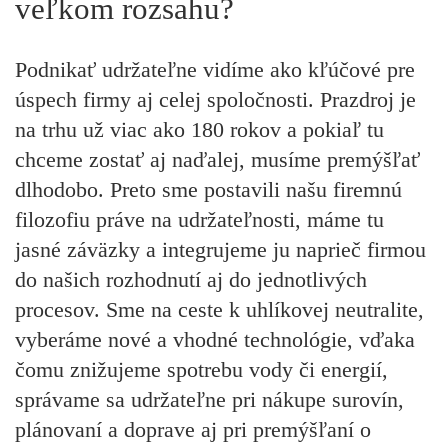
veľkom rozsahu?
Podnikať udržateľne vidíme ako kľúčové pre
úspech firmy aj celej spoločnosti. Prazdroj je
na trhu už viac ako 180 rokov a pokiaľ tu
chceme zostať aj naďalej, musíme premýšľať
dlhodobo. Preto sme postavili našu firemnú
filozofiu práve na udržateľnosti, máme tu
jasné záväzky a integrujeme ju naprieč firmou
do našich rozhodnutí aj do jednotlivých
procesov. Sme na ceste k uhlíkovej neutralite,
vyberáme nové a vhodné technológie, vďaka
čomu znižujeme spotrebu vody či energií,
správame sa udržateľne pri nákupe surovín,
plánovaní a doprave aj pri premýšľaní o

# # # # #

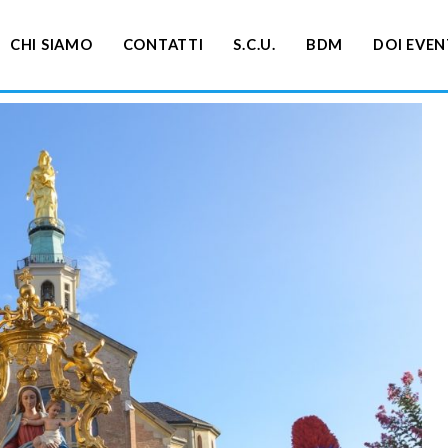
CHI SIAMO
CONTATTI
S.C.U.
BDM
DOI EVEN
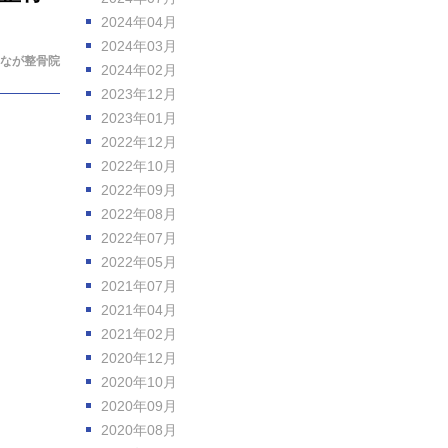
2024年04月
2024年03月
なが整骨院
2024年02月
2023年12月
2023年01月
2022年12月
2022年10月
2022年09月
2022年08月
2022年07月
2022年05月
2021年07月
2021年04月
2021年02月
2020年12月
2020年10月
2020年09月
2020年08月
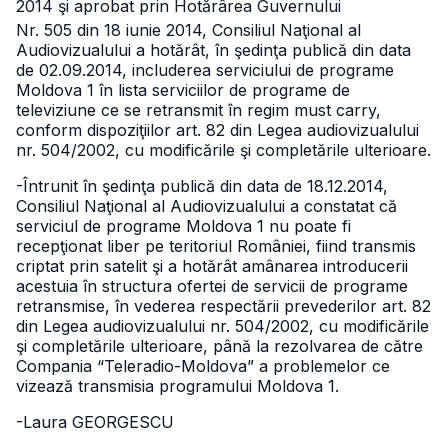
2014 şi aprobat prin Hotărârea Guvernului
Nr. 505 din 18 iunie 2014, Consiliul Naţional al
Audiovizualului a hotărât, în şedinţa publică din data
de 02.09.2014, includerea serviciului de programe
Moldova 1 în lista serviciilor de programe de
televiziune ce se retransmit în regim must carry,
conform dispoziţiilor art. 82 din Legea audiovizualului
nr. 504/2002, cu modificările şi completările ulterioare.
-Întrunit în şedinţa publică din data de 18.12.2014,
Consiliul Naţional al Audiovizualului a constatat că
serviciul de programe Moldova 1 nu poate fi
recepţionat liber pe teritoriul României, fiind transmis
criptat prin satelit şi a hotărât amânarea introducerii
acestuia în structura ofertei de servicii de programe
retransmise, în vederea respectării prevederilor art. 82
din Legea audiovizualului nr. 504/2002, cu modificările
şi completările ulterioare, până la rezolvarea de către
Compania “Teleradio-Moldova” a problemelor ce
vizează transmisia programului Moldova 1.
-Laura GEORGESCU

# # # # #

§ To do:
Using only the entries above, output the line with "veľkom rozsahu?", the line with "plánovaní a doprave aj pri premýšľaní o", and all lines between them, exactly as they stand.

§ Written response:
veľkom rozsahu?
Podnikať udržateľne vidíme ako kľúčové pre
úspech firmy aj celej spoločnosti. Prazdroj je
na trhu už viac ako 180 rokov a pokiaľ tu
chceme zostať aj naďalej, musíme premýšľať
dlhodobo. Preto sme postavili našu firemnú
filozofiu práve na udržateľnosti, máme tu
jasné záväzky a integrujeme ju naprieč firmou
do našich rozhodnutí aj do jednotlivých
procesov. Sme na ceste k uhlíkovej neutralite,
vyberáme nové a vhodné technológie, vďaka
čomu znižujeme spotrebu vody či energií,
správame sa udržateľne pri nákupe surovín,
plánovaní a doprave aj pri premýšľaní o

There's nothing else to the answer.